Test: Einzeltest: Regenbogen-Land
Zitat: Was dieses Spiel so besonders macht, ist die Herausforderung mit den Farbtropfen die richtigen Farben im Regenbogen wieder herzustellen. Durch Kombinieren der (bereits auf dem Regenbogen abgedruckten) Primärfarben mit den Farbtropfen entstehen die Sekundärfarben. Ich fand das schon als Kind sehr spannend und auch die kleine Testspielerin war anfangs fasziniert.
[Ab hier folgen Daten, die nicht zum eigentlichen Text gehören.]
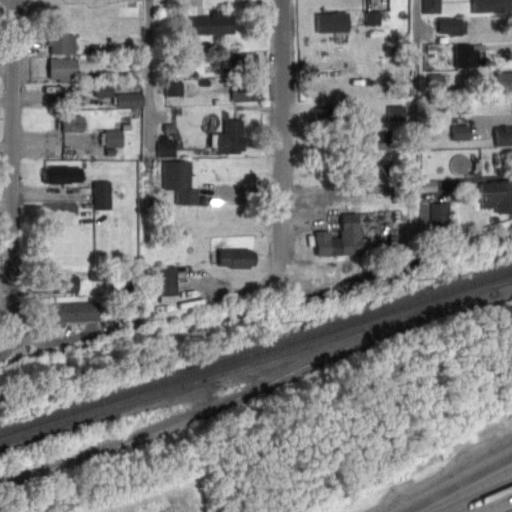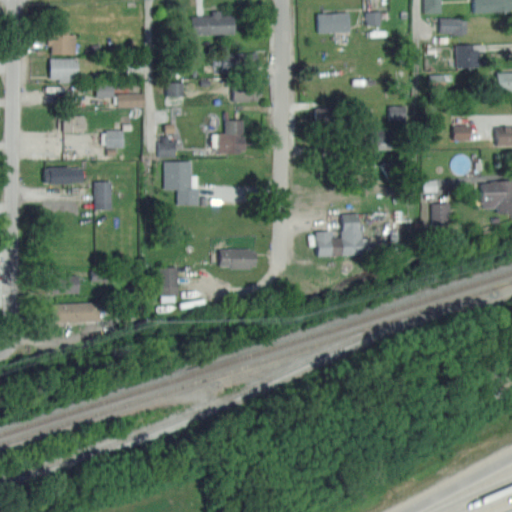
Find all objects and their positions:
building: (490, 4)
building: (491, 5)
building: (430, 6)
building: (372, 17)
building: (332, 21)
building: (211, 22)
building: (332, 22)
building: (211, 23)
building: (452, 24)
building: (452, 25)
building: (60, 42)
building: (61, 43)
building: (466, 53)
building: (238, 59)
building: (237, 61)
building: (62, 68)
road: (149, 68)
building: (63, 69)
building: (502, 79)
building: (500, 81)
building: (174, 88)
building: (244, 89)
building: (245, 93)
building: (127, 98)
building: (129, 99)
building: (396, 112)
building: (328, 114)
building: (70, 122)
building: (72, 123)
road: (282, 130)
building: (460, 132)
building: (503, 134)
building: (503, 135)
building: (377, 136)
building: (227, 137)
building: (229, 137)
building: (113, 138)
building: (165, 145)
building: (460, 163)
road: (11, 168)
building: (60, 174)
building: (62, 174)
building: (180, 180)
building: (181, 180)
building: (101, 194)
building: (497, 194)
building: (496, 195)
building: (440, 212)
building: (339, 237)
building: (341, 238)
building: (234, 257)
building: (236, 257)
building: (167, 280)
building: (60, 282)
building: (64, 283)
road: (244, 287)
building: (74, 311)
building: (72, 312)
road: (53, 341)
road: (7, 346)
railway: (256, 350)
railway: (256, 360)
railway: (213, 401)
road: (458, 483)
road: (483, 499)
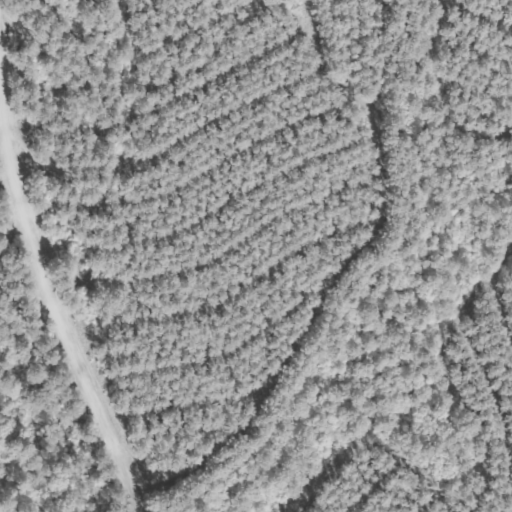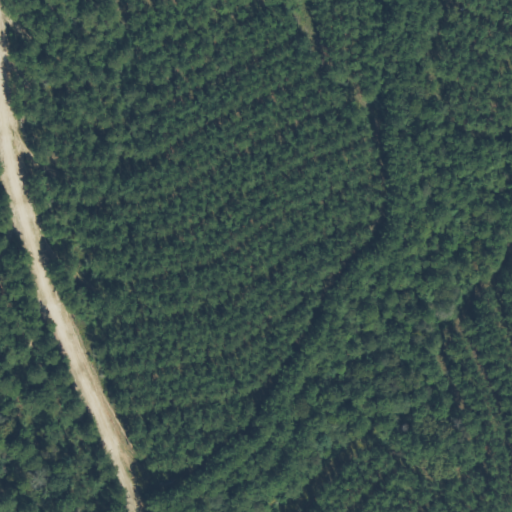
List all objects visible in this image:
road: (50, 361)
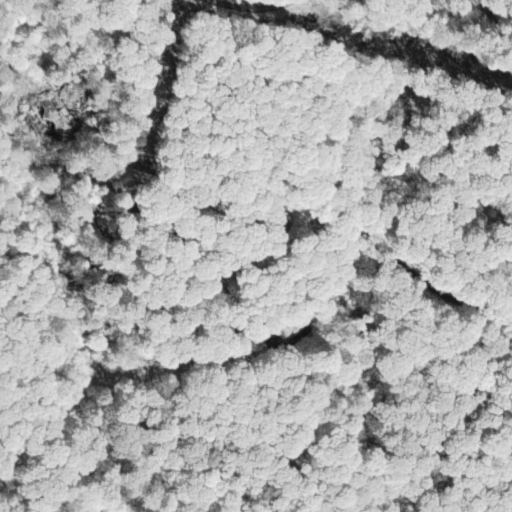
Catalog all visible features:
road: (379, 1)
road: (170, 228)
road: (379, 249)
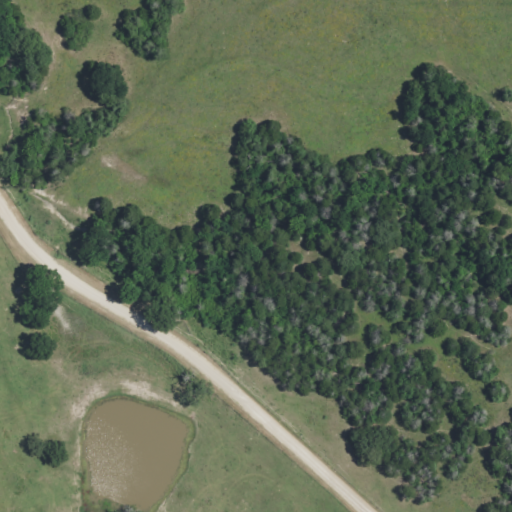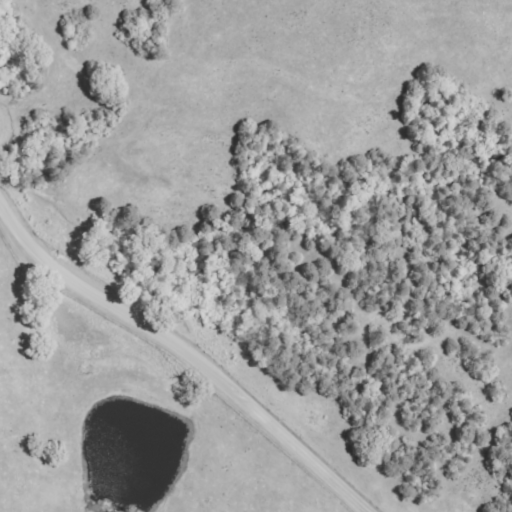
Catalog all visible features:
road: (191, 350)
Leider tritt genau an dieser Stelle der große Schwachpunkt der Neuauflage dieses Spieles in den Vordergrund. Wo es in der Originalfassung noch flache Plastikchips in den Primärfarben waren, wurden in der Öko-Version dicke Glastropfen verwendet, die stellenweise die falschen Farben haben. Mit den gelben Tropfen funktionierte es noch ganz gut und die Spieler haben sich interessiert gezeigt, welche Farben an welcher Stelle des Regenbogens sichtbar werden, wenn man den Tropen dorthin legt. Leider verging das Interesse, den Regenbogen »richtig« zu vervollständigen, als die ersten andersfarbigen Tropfen ins Spiel kamen. Die blauen Tropfen sind viel zu hell, die darunterliegenden Farben verändern sich kaum. Die roten Tropfen sind viel zu undurchsichtig, man sieht gar nichts von den darunterliegenden Farben. Beide, rote und blaue, haben die falsche Farbe (keine Primärfarbe), wodurch ein korrektes Erzeugen der auf dem Regenbogen abgebildeten Farben nicht möglich ist (siehe Bilder). Die Tester verloren dadurch sehr rasch das Interesse an dieser Aufgabe.